L'ONU a documenté plus de 1000 cas de violences sexuelles depuis le début de la guerre en Ukraine il y a quatre ans. La Russie est responsable de 89% d'entre eux, selon un rapport publié vendredi à Genève. L'armée, le personnel pénitentiaire et les forces de sécurité sont en cause, affirme la mission des droits humains en Ukraine du Haut-Commissariat aux droits de l'homme. Le reste des violations est attribué aux autorités ukrainiennes.
Des centaines de victimes ou de rescapés de ces violences ont été entendus pour ce rapport qui porte du début de la guerre à fin juin dernier.
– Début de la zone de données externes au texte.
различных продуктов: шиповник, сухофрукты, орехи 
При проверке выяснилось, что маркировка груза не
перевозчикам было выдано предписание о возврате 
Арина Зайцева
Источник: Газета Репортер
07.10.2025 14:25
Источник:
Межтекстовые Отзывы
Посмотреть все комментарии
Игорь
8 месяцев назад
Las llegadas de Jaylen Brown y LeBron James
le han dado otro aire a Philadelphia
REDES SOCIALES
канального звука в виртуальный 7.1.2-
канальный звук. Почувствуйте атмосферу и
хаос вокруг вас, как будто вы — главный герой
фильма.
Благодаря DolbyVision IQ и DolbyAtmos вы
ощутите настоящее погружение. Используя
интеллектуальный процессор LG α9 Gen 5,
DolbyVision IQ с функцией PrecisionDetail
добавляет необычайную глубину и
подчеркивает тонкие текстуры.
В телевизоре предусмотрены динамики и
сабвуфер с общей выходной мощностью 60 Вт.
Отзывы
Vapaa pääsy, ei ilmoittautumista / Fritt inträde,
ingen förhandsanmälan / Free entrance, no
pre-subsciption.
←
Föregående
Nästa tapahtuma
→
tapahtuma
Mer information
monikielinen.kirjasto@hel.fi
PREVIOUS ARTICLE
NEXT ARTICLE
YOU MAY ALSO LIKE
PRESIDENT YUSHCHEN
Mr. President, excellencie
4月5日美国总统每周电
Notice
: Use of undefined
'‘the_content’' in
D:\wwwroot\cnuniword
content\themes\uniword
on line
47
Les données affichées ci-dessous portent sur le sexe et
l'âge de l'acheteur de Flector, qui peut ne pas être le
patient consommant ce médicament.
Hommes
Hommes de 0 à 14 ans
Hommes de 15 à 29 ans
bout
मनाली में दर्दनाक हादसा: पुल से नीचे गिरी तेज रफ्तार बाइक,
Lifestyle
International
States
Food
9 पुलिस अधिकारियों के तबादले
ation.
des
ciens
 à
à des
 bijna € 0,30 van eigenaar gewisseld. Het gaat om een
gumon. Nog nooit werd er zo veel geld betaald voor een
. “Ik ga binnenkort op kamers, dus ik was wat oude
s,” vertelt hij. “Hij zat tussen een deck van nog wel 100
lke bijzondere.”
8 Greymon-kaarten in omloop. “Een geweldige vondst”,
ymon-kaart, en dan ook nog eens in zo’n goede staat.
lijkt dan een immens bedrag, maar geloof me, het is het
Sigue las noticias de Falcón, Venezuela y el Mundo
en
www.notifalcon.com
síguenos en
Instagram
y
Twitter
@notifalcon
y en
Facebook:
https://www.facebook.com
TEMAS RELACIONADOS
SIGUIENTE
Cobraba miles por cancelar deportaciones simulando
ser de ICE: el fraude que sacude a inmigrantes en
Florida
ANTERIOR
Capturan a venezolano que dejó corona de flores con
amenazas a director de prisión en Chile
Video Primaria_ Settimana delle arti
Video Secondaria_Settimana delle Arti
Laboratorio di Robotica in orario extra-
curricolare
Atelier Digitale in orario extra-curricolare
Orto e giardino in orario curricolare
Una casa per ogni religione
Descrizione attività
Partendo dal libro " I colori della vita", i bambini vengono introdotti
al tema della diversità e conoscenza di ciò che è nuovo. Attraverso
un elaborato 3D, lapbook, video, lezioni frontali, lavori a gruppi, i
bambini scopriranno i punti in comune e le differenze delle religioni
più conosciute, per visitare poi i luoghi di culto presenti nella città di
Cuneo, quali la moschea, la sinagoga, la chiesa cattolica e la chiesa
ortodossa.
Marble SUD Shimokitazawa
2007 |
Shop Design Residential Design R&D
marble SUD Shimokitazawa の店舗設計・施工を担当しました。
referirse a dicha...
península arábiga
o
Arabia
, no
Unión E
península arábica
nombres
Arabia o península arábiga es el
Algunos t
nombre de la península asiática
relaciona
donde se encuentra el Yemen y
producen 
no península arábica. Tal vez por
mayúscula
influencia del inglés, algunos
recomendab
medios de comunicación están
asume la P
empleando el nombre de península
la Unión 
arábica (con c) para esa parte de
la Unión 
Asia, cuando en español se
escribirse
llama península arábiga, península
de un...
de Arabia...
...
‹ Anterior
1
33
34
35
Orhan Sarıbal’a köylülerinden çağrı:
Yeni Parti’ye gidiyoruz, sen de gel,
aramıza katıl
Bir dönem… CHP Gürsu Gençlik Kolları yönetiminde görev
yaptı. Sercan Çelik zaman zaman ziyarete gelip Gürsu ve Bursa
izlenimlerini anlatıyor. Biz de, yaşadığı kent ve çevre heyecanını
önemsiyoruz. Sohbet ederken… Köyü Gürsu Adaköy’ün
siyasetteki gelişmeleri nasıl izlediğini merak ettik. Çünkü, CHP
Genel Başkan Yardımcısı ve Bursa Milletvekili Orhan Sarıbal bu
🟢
Des documents d'audience ou officiels ont été analysés. «Je suis très alarmé par la prévalence des actes horribles», insiste le haut commissaire Volker Türk.
Le problème est «répandu» et ne s'est pas amélioré avec la poursuite de la guerre, a affirmé à la presse à Genève la cheffe de la mission de l'ONU Danielle Bell depuis la région. Et le nombre est «probablement bien plus élevé» que celui documenté par l'ONU, a-t-elle insisté. Des violations ont été identifiées dans plus de 160 sites de détention. Près des trois quarts des prisonniers ukrainiens de guerre interrogés et la moitié des civils ont affirmé avoir subi plus d'une fois de telles violations.
Demande pour une investigation
La plupart des victimes sont des détenus masculins. Des femmes et des enfants ont été affectés surtout dans les régions annexées par la Russie dans l'Est de l'Ukraine. Les cas vont d'un enfant de 4 ans, une fille, à une femme de 82 ans. Des viols, des viols collectifs, des mutilations, des chocs électriques ou encore des coups ont été observés.
De nombreux hommes ont expliqué avoir reçu des décharges d'appareils datant de l'époque soviétique, les «tapik». Au moins un quart des prisonniers de guerre ou du personnel médical retenu en a été victime au moins une fois. Près de la moitié des actes attribués aux autorités ukrainiennes contre des Russes et des ressortissants de pays tiers portent sur des menaces de violences sexuelles. Le reste est lié à deux tentatives de viols, le même nombre d'agressions sexuelles, des coups et des chocs électriques.
Les violences sexuelles «doivent s'arrêter immédiatement», ajoute le haut commissaire. Même si les violations sont observées dans les deux camps, la prévalence de celles perpétrées par la Russie demande des «étapes concrètes» pour protéger les civils et les prisonniers de guerre contre la torture, dont font partie les violations sexuelles, selon lui. Des investigations rapides doivent être menées, répète-t-il. Les responsables doivent être poursuivis, ajoute aussi le haut commissaire.